About two years ago a friend called to ask for some advice. His company, soon to go public, was going through their pre-IPO audit with a Big Four accounting firm. The firm was asking his company to produce financial records to assure that the company’s books were accurate.

Despite having a records management system that could identify what physical boxes contained these critical records, their record storage provider, the largest in the nation, was only able to find a third of the boxes required. The other two-thirds had gone missing or been misplaced by the very records company that they had paid to secure these important files along with the company’s other 10,000+ boxes or records.

My friend was beside himself. These lost records have cost his company dearly. Their IPO would be delayed. A new accounting firm would need to be hired to audit the now restated financials. Millions of dollars were in the balance.

He asked if I had a solution and like any good friend would do, I teased and chided him.

Me: “I know you didn’t get the memo but the whole world is going paperless… How could you still have your records stored on paper and stuffed in a warehouse?”

Friend: “It’s too expensive to have people scan them. It’s also too error prone. We tried scanning boxes and it took our people more than 6 hours per box and we can’t even track what didn’t get scanned.”

Me: “There must be companies out there that solve this problem using automation instead of people alone.”

Friend: “We haven’t found them if they exist.”

Me: “I’ll do some research and find the company solving this problem with technology and you’ll buy me lunch.”

I will be buying my friend lunch for the rest of our lives.

What I learned was that it takes a lot to scan a banker’s box full of records.

Why is it so hard? It boils down to this truth: humans are not designed to be staple-removers or paper-collators. We weren’t born with the ability to sort through sheet-after-sheet of paper, looking for and then removing staples, paper clips, binder clips, and other fasteners from records. This is a fundamental part of digitization and yet is the most error-prone because it’s so manual. No one went to school to be a staple remover. No child grows up dreaming of removing staples from paper when they’re older.

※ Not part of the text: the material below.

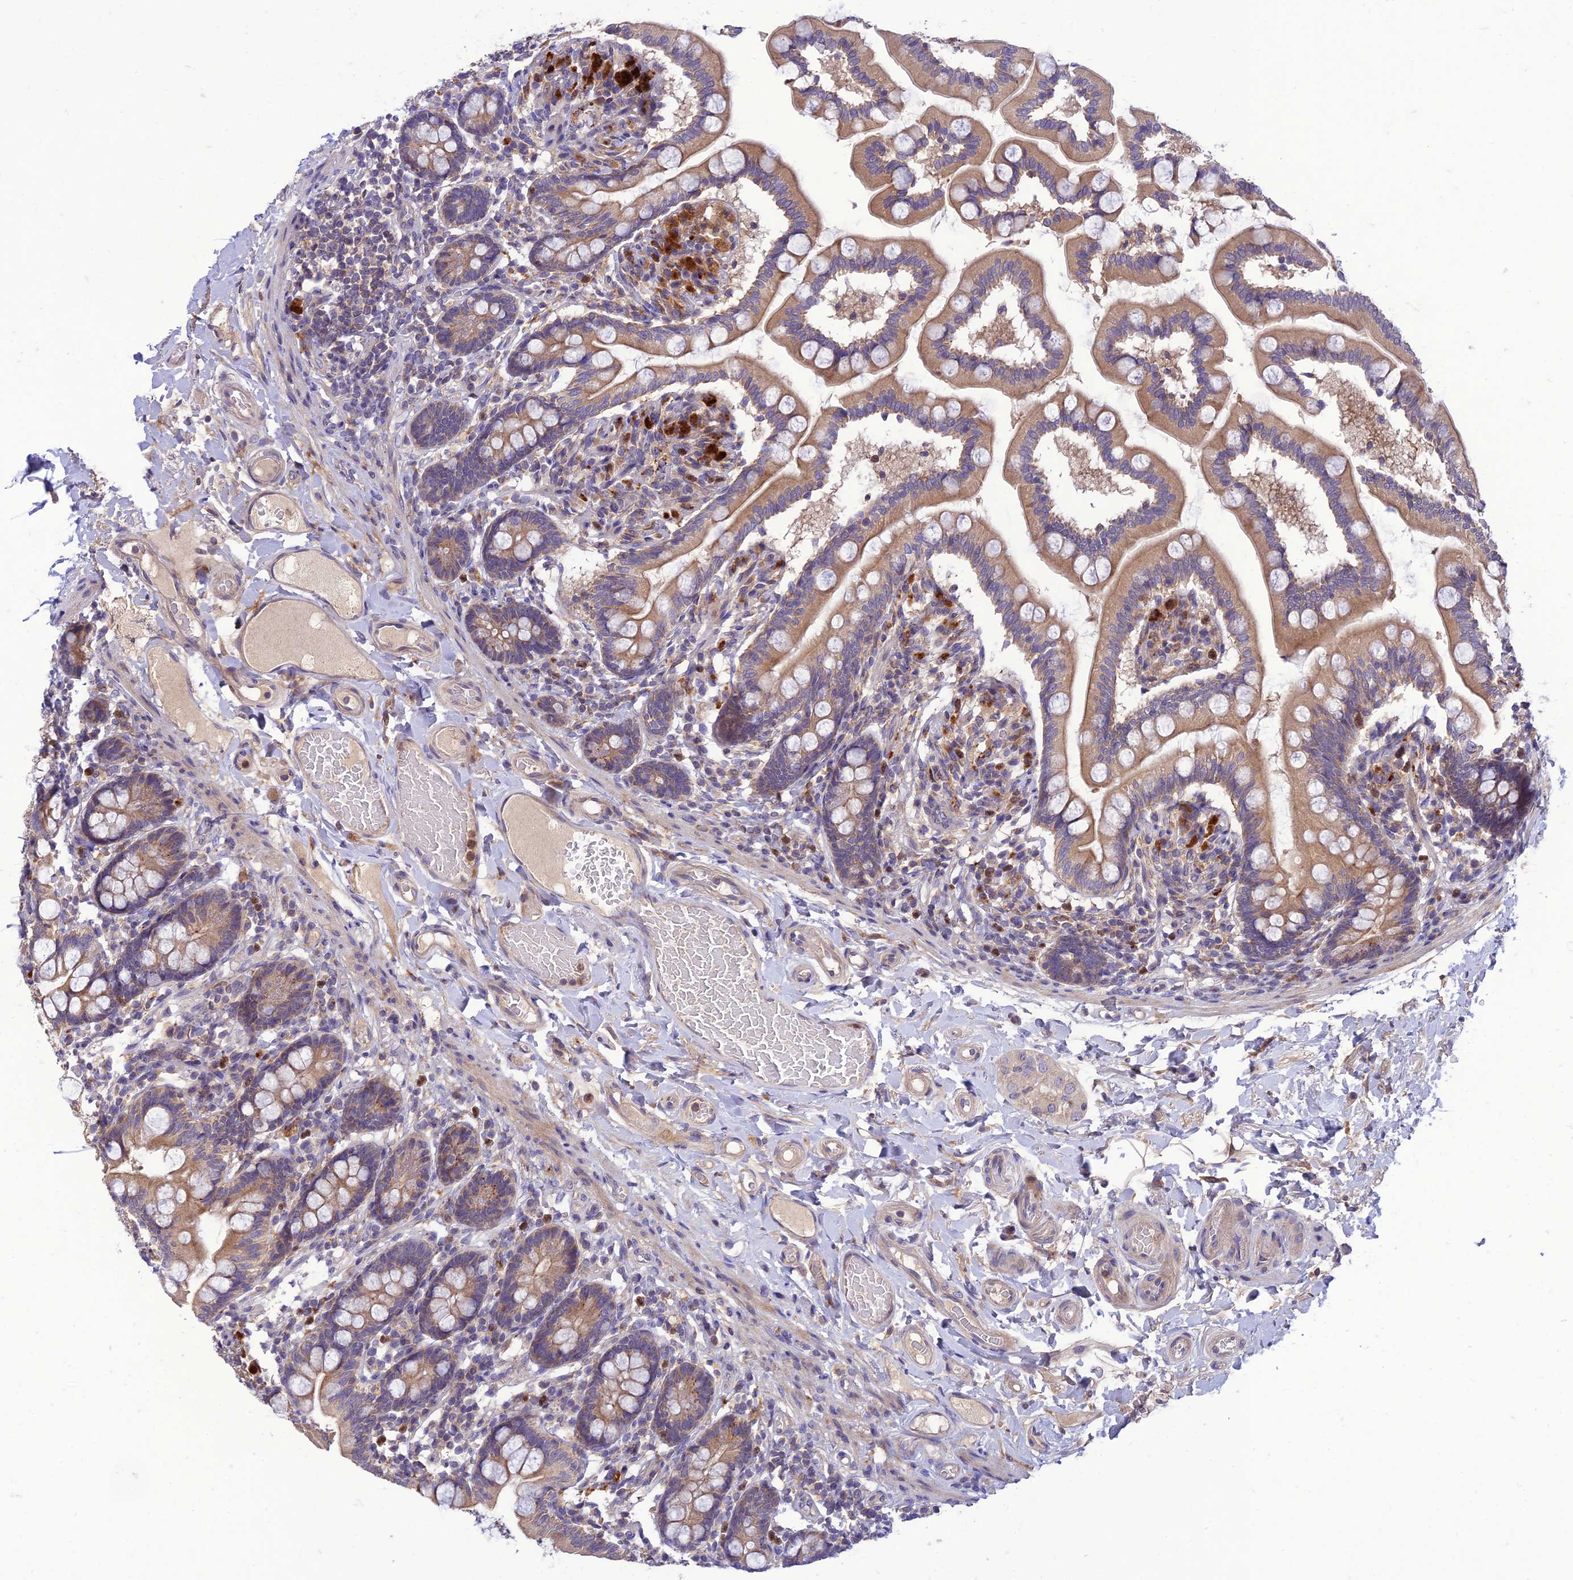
{"staining": {"intensity": "moderate", "quantity": ">75%", "location": "cytoplasmic/membranous"}, "tissue": "small intestine", "cell_type": "Glandular cells", "image_type": "normal", "snomed": [{"axis": "morphology", "description": "Normal tissue, NOS"}, {"axis": "topography", "description": "Small intestine"}], "caption": "Glandular cells show medium levels of moderate cytoplasmic/membranous expression in approximately >75% of cells in benign small intestine. (DAB IHC with brightfield microscopy, high magnification).", "gene": "IRAK3", "patient": {"sex": "female", "age": 64}}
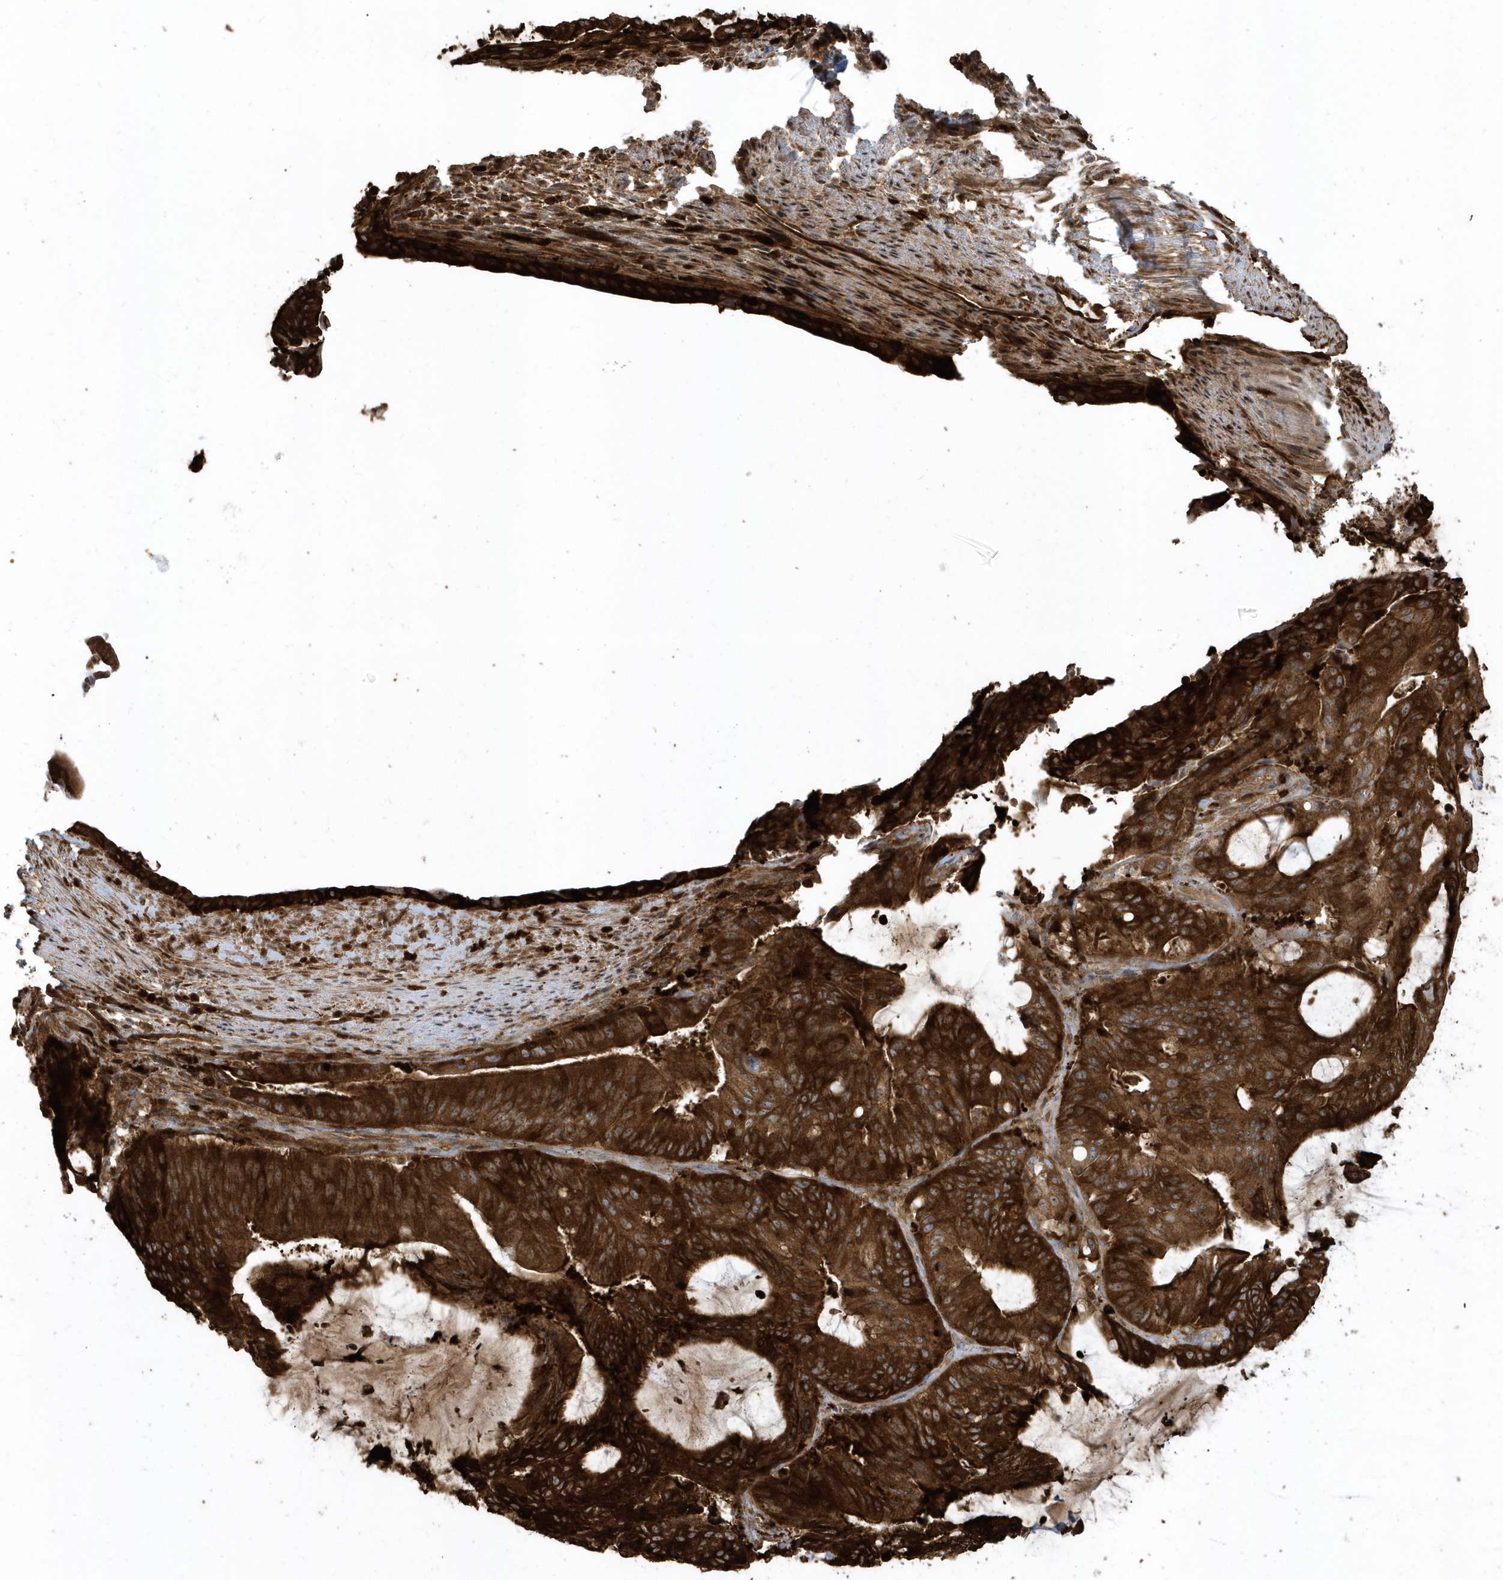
{"staining": {"intensity": "strong", "quantity": ">75%", "location": "cytoplasmic/membranous"}, "tissue": "liver cancer", "cell_type": "Tumor cells", "image_type": "cancer", "snomed": [{"axis": "morphology", "description": "Normal tissue, NOS"}, {"axis": "morphology", "description": "Cholangiocarcinoma"}, {"axis": "topography", "description": "Liver"}, {"axis": "topography", "description": "Peripheral nerve tissue"}], "caption": "This photomicrograph reveals immunohistochemistry (IHC) staining of human liver cholangiocarcinoma, with high strong cytoplasmic/membranous expression in about >75% of tumor cells.", "gene": "CLCN6", "patient": {"sex": "female", "age": 73}}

In the early days of the company, we did a few experiments with people as digitizers. In total, our human preppers digitized hundreds of banker’s boxes. What we found was that manual digitization had several key challenges:

90% of the fasteners are staples. People tend to overlook nested staples and they tend to only look on a single corner for staples. People failed to remove 8% of staples.

Almost all high-speed scanners on the market are designed for perfectly uniform content like pages that have just come cleanly out of a printer. When paper with staples still in it enters a rolling scanner, the scanner jams and oftentimes the optics and imaging surfaces are damaged; making future scans even worse.

Removing staples, clearing jams, and dealing with the chaos inside of a banker’s box take up a lot of time. When you must remove fasteners, catalog the folders and create an index of the content, orient the paper the right way, accommodate different paper thicknesses, and deal with the inevitable paper jam…it takes 6-8 hours to digitize a single box without even separating each stapled file.

With vision guided robotics, industrial automation, advanced optics and sensors, we’ve solved a lot of these problems. Figuring out how to remove fasteners with 100% accuracy was our biggest early challenge. We solved that problem about a year ago. In the past year, we’ve built robotic systems that handle paper of various sizes and thicknesses, orients the paper correctly, and identifies with 100% accuracy all the fasteners on a page. It separates packets into logical groupings so that when scanned, the end user gets access to digital files separated into their intended logical groups and not one big document containing thousands of pages. We’ve built a process that attributes metadata to each record so that we can automate the ongoing management of records on our software platform, Canopy.

Sometimes when you hear something often enough, like the term “paperless office”, you start to believe it’s true because so many people say it. But just because people repeat something enough, doesn’t make it true. We use more office paper today than we ever have in history, and it’s growing. At Ripcord, we’re working hard every day to be the company that enables a paperless future for corporate records.